■ **What the task asks**:
Return all lines in the data where the string "index" can be found.

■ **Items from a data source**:
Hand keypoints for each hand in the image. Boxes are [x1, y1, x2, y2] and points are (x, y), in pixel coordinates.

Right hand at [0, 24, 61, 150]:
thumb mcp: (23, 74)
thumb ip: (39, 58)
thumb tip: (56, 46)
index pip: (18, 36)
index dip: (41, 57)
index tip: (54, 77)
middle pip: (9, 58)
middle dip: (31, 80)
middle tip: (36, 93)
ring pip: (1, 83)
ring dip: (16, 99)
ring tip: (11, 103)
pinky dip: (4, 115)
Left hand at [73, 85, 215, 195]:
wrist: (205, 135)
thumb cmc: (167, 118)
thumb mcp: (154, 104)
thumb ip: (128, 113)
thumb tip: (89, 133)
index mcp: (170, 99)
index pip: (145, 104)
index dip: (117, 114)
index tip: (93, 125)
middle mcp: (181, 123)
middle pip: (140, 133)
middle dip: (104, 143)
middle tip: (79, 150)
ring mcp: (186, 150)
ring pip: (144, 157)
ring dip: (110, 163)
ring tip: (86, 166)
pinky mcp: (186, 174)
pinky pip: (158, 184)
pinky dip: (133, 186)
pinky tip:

■ **Result of this exercise**:
index pip: (18, 36)
index dip: (41, 57)
index tip: (54, 77)
index mcp: (170, 99)
index pip: (145, 104)
index dip: (117, 114)
index tip: (93, 125)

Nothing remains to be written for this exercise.